Giant, geologically complex heavy-oil fields can take decades to develop, so development decisions made early in the life of the field can have long-range implications. Decision and risk analysis (D&RA) is often needed to make decisions that will maximize the risk-adjusted economic benefit. Unfortunately, in large fields, D&RA can be very challenging because of the large number of variables and the endless number of development and expansion scenarios to analyze. The time needed to complete a D&RA can become prohibitive when full-field reservoir simulation is the main tool for forecasting primary production and well count, with one simulation taking many hours or days to complete.
This paper describes two new methods developed to overcome these challenges for a specific depletion-drive heavy-oil reservoir: a method for optimally populating a model with hundreds of horizontal wells, and a method to optimize expansion decisions quickly and directly. The utility of these tools has not been determined for other reservoirs and/or recovery mechanisms.
A semiautomated spreadsheet-and-simulation method was developed to quickly place and select hundreds to thousands of hypothetical/future horizontal wells in a multimillion-gridblock model. Because the method automatically accounted for all model static properties and their effects on dynamic production response, the hypothetical wells had productivity characteristics very similar to the actual drilled wells placed in the model.
A multivariate nonlinear interpolation method was developed that enabled full-field forecasts—for any combination of acreage allocation, well count, drilling order, and field rate constraint—to be calculated in less than 5 seconds, compared to approximately 20 hours for traditional simulation. Extensive validation work showed that well count and production curves from the spreadsheet virtually overlaid those obtained using traditional simulation of the particular expansion scenario. Such close agreement was possible because the basis of the spreadsheet forecast was utilization of traditional simulation forecasts from a handful of relevant cases.
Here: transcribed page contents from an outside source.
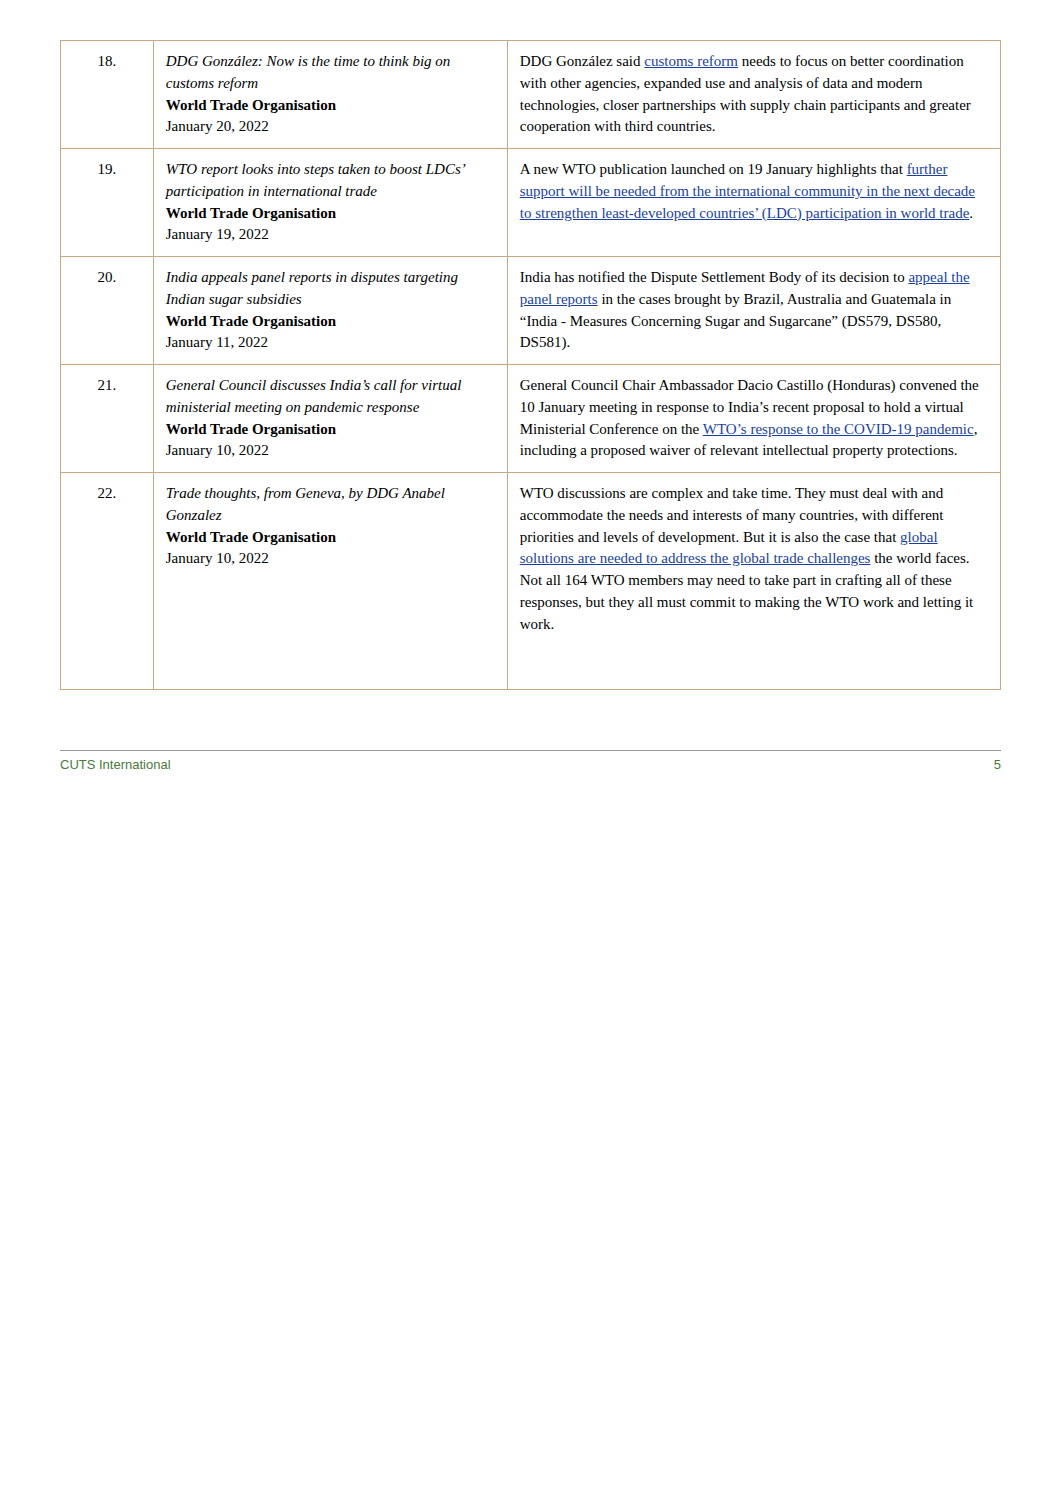| 18. | DDG González: Now is the time to think big on customs reform World Trade Organisation January 20, 2022 | DDG González said customs reform needs to focus on better coordination with other agencies, expanded use and analysis of data and modern technologies, closer partnerships with supply chain participants and greater cooperation with third countries. |
| 19. | WTO report looks into steps taken to boost LDCs’ participation in international trade World Trade Organisation January 19, 2022 | A new WTO publication launched on 19 January highlights that further support will be needed from the international community in the next decade to strengthen least-developed countries’ (LDC) participation in world trade . |
| 20. | India appeals panel reports in disputes targeting Indian sugar subsidies World Trade Organisation January 11, 2022 | India has notified the Dispute Settlement Body of its decision to appeal the panel reports in the cases brought by Brazil, Australia and Guatemala in “India - Measures Concerning Sugar and Sugarcane” (DS579, DS580, DS581). |
| 21. | General Council discusses India’s call for virtual ministerial meeting on pandemic response World Trade Organisation January 10, 2022 | General Council Chair Ambassador Dacio Castillo (Honduras) convened the 10 January meeting in response to India’s recent proposal to hold a virtual Ministerial Conference on the WTO’s response to the COVID-19 pandemic , including a proposed waiver of relevant intellectual property protections. |
| 22. | Trade thoughts, from Geneva, by DDG Anabel Gonzalez World Trade Organisation January 10, 2022 | WTO discussions are complex and take time. They must deal with and accommodate the needs and interests of many countries, with different priorities and levels of development. But it is also the case that global solutions are needed to address the global trade challenges the world faces. Not all 164 WTO members may need to take part in crafting all of these responses, but they all must commit to making the WTO work and letting it work. |
CUTS International 5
A key breakthrough beyond just fast forecasting was the coupling of the following three components inside the same spreadsheet: the fast forecasting method, calculation of an economic indicator/objective function (NPV), and commercial optimization tools. This linkage made possible, perhaps for the first time (at least at this scale), realization of direct optimization of any development scenario in a matter of minutes to a few hours, depending on the number of variables being optimized.
The field in question was a giant extra heavy-oil accumulation covering hundreds of square miles and containing billions of barrels of 7 to 9ºAPI gravity oil trapped in shallow (1,500 to 3,000 ft) sandstone reservoirs of Miocene age (Fig. 1). The major reservoir sands were deposited in fluvial and fluviotidal channel systems. Reservoir properties were excellent, with porosity values of up to 36% and permeability values of up to 30-40 darcies. The gross interval was divided into three independent reservoir intervals by thick shales and further subdivided into a total of 12 sands. The variations in depth and oil gravity resulted in variations in pressure, temperature, solution gas/oil ratio (GOR), and oil viscosity (in-situ live-oil viscosity ranged from 1,000 to 10,000 cp). An upgrader was built to partially refine the crude.
The upgrader capacity limited maximum production rate, and the contract term limited the production duration; combined, these defined the maximum that could be produced under the project scope. Whether this maximum would be achieved was contingent on drilling sufficient wells to fill the upgrader for the whole term. The ultimate number of wells required would depend on the performance of these wells, which in turn would depend on their locations, the reservoir and oil quality encountered, and the operating constraints imposed by artificial lift methods, pipeline pressures, and facility capacities.